• TASK BRIEF
Each line below should be written out again exactly.

• INPUT
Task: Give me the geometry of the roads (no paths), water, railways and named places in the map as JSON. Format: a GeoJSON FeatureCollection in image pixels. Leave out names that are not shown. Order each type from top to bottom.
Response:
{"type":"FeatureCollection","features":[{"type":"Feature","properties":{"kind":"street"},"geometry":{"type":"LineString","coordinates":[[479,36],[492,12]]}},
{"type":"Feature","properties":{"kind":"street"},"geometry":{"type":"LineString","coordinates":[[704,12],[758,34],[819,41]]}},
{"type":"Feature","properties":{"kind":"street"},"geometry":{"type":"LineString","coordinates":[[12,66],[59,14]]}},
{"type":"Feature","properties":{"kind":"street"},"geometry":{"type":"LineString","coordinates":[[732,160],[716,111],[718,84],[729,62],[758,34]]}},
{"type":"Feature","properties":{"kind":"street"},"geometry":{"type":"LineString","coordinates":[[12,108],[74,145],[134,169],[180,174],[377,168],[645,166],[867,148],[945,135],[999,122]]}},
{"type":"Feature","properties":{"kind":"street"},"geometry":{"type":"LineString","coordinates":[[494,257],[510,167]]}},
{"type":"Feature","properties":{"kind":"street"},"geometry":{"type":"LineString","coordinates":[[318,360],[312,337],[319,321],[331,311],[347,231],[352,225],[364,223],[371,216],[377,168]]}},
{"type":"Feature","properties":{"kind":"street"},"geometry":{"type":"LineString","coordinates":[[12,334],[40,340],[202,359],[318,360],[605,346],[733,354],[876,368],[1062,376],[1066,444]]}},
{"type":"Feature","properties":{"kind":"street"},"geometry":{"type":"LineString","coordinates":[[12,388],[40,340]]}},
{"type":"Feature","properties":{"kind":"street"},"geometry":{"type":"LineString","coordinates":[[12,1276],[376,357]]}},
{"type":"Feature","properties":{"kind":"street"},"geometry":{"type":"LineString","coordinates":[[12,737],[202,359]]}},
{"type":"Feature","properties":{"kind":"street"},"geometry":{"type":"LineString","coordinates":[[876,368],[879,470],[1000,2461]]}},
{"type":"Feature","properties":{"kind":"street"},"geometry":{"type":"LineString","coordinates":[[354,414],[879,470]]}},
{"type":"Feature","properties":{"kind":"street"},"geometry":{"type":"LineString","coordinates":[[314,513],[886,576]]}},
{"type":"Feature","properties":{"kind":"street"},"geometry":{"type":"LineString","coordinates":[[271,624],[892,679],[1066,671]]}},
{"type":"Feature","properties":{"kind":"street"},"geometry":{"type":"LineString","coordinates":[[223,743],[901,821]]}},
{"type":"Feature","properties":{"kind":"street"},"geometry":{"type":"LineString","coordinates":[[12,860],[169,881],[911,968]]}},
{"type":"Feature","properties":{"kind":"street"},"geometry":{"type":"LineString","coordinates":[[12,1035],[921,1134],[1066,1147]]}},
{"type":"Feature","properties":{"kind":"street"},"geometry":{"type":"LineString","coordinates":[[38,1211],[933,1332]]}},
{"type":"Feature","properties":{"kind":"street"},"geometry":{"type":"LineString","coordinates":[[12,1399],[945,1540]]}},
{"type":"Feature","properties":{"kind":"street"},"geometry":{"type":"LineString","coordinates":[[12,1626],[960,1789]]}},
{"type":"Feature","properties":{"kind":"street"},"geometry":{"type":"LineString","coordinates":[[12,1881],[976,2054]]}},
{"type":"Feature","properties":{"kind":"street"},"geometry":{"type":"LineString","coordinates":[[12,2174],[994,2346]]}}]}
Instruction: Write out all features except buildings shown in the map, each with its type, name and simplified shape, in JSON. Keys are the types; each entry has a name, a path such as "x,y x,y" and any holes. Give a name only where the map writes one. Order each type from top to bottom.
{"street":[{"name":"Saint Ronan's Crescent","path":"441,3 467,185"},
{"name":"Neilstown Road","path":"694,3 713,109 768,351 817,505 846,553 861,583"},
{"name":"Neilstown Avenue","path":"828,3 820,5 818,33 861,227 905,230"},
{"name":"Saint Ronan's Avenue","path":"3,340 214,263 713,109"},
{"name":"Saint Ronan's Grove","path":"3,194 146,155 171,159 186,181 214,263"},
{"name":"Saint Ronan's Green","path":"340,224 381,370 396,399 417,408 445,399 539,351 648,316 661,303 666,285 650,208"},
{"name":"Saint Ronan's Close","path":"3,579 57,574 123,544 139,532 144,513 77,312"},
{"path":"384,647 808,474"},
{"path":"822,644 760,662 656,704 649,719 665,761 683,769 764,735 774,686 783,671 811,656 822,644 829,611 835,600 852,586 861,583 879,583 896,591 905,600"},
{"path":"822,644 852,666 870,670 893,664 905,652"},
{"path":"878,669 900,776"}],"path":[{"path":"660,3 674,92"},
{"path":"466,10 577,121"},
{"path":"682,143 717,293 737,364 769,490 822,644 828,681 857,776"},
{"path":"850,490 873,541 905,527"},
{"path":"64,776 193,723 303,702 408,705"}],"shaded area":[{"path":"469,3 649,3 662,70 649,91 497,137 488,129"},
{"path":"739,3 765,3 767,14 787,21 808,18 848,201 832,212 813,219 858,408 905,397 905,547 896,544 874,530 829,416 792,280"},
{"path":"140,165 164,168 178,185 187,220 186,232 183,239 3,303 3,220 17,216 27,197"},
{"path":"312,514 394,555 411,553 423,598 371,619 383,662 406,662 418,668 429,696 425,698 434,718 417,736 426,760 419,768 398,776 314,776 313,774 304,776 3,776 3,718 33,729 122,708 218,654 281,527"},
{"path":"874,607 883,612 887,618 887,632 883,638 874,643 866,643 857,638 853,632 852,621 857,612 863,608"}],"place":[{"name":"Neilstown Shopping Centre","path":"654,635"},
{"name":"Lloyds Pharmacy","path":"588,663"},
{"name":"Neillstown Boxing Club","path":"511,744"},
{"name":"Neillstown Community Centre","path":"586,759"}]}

• WRITTEN RESPONSE
Task: Give me the geometry of the roads (no paths), water, railways and named places in the map as JSON. Format: a GeoJSON FeatureCollection in image pixels. Leave out names that are not shown. Order each type from top to bottom.
Response:
{"type":"FeatureCollection","features":[{"type":"Feature","properties":{"kind":"street"},"geometry":{"type":"LineString","coordinates":[[479,36],[492,12]]}},
{"type":"Feature","properties":{"kind":"street"},"geometry":{"type":"LineString","coordinates":[[704,12],[758,34],[819,41]]}},
{"type":"Feature","properties":{"kind":"street"},"geometry":{"type":"LineString","coordinates":[[12,66],[59,14]]}},
{"type":"Feature","properties":{"kind":"street"},"geometry":{"type":"LineString","coordinates":[[732,160],[716,111],[718,84],[729,62],[758,34]]}},
{"type":"Feature","properties":{"kind":"street"},"geometry":{"type":"LineString","coordinates":[[12,108],[74,145],[134,169],[180,174],[377,168],[645,166],[867,148],[945,135],[999,122]]}},
{"type":"Feature","properties":{"kind":"street"},"geometry":{"type":"LineString","coordinates":[[494,257],[510,167]]}},
{"type":"Feature","properties":{"kind":"street"},"geometry":{"type":"LineString","coordinates":[[318,360],[312,337],[319,321],[331,311],[347,231],[352,225],[364,223],[371,216],[377,168]]}},
{"type":"Feature","properties":{"kind":"street"},"geometry":{"type":"LineString","coordinates":[[12,334],[40,340],[202,359],[318,360],[605,346],[733,354],[876,368],[1062,376],[1066,444]]}},
{"type":"Feature","properties":{"kind":"street"},"geometry":{"type":"LineString","coordinates":[[12,388],[40,340]]}},
{"type":"Feature","properties":{"kind":"street"},"geometry":{"type":"LineString","coordinates":[[12,1276],[376,357]]}},
{"type":"Feature","properties":{"kind":"street"},"geometry":{"type":"LineString","coordinates":[[12,737],[202,359]]}},
{"type":"Feature","properties":{"kind":"street"},"geometry":{"type":"LineString","coordinates":[[876,368],[879,470],[1000,2461]]}},
{"type":"Feature","properties":{"kind":"street"},"geometry":{"type":"LineString","coordinates":[[354,414],[879,470]]}},
{"type":"Feature","properties":{"kind":"street"},"geometry":{"type":"LineString","coordinates":[[314,513],[886,576]]}},
{"type":"Feature","properties":{"kind":"street"},"geometry":{"type":"LineString","coordinates":[[271,624],[892,679],[1066,671]]}},
{"type":"Feature","properties":{"kind":"street"},"geometry":{"type":"LineString","coordinates":[[223,743],[901,821]]}},
{"type":"Feature","properties":{"kind":"street"},"geometry":{"type":"LineString","coordinates":[[12,860],[169,881],[911,968]]}},
{"type":"Feature","properties":{"kind":"street"},"geometry":{"type":"LineString","coordinates":[[12,1035],[921,1134],[1066,1147]]}},
{"type":"Feature","properties":{"kind":"street"},"geometry":{"type":"LineString","coordinates":[[38,1211],[933,1332]]}},
{"type":"Feature","properties":{"kind":"street"},"geometry":{"type":"LineString","coordinates":[[12,1399],[945,1540]]}},
{"type":"Feature","properties":{"kind":"street"},"geometry":{"type":"LineString","coordinates":[[12,1626],[960,1789]]}},
{"type":"Feature","properties":{"kind":"street"},"geometry":{"type":"LineString","coordinates":[[12,1881],[976,2054]]}},
{"type":"Feature","properties":{"kind":"street"},"geometry":{"type":"LineString","coordinates":[[12,2174],[994,2346]]}}]}
Instruction: Write out all features except buildings shown in the map, each with its type, name and simplified shape, in JSON. Keys are the types; each entry has a name, a path such as "x,y x,y" and any holes. Give a name only where the map writes one. Order each type from top to bottom.
{"street":[{"name":"Saint Ronan's Crescent","path":"441,3 467,185"},
{"name":"Neilstown Road","path":"694,3 713,109 768,351 817,505 846,553 861,583"},
{"name":"Neilstown Avenue","path":"828,3 820,5 818,33 861,227 905,230"},
{"name":"Saint Ronan's Avenue","path":"3,340 214,263 713,109"},
{"name":"Saint Ronan's Grove","path":"3,194 146,155 171,159 186,181 214,263"},
{"name":"Saint Ronan's Green","path":"340,224 381,370 396,399 417,408 445,399 539,351 648,316 661,303 666,285 650,208"},
{"name":"Saint Ronan's Close","path":"3,579 57,574 123,544 139,532 144,513 77,312"},
{"path":"384,647 808,474"},
{"path":"822,644 760,662 656,704 649,719 665,761 683,769 764,735 774,686 783,671 811,656 822,644 829,611 835,600 852,586 861,583 879,583 896,591 905,600"},
{"path":"822,644 852,666 870,670 893,664 905,652"},
{"path":"878,669 900,776"}],"path":[{"path":"660,3 674,92"},
{"path":"466,10 577,121"},
{"path":"682,143 717,293 737,364 769,490 822,644 828,681 857,776"},
{"path":"850,490 873,541 905,527"},
{"path":"64,776 193,723 303,702 408,705"}],"shaded area":[{"path":"469,3 649,3 662,70 649,91 497,137 488,129"},
{"path":"739,3 765,3 767,14 787,21 808,18 848,201 832,212 813,219 858,408 905,397 905,547 896,544 874,530 829,416 792,280"},
{"path":"140,165 164,168 178,185 187,220 186,232 183,239 3,303 3,220 17,216 27,197"},
{"path":"312,514 394,555 411,553 423,598 371,619 383,662 406,662 418,668 429,696 425,698 434,718 417,736 426,760 419,768 398,776 314,776 313,774 304,776 3,776 3,718 33,729 122,708 218,654 281,527"},
{"path":"874,607 883,612 887,618 887,632 883,638 874,643 866,643 857,638 853,632 852,621 857,612 863,608"}],"place":[{"name":"Neilstown Shopping Centre","path":"654,635"},
{"name":"Lloyds Pharmacy","path":"588,663"},
{"name":"Neillstown Boxing Club","path":"511,744"},
{"name":"Neillstown Community Centre","path":"586,759"}]}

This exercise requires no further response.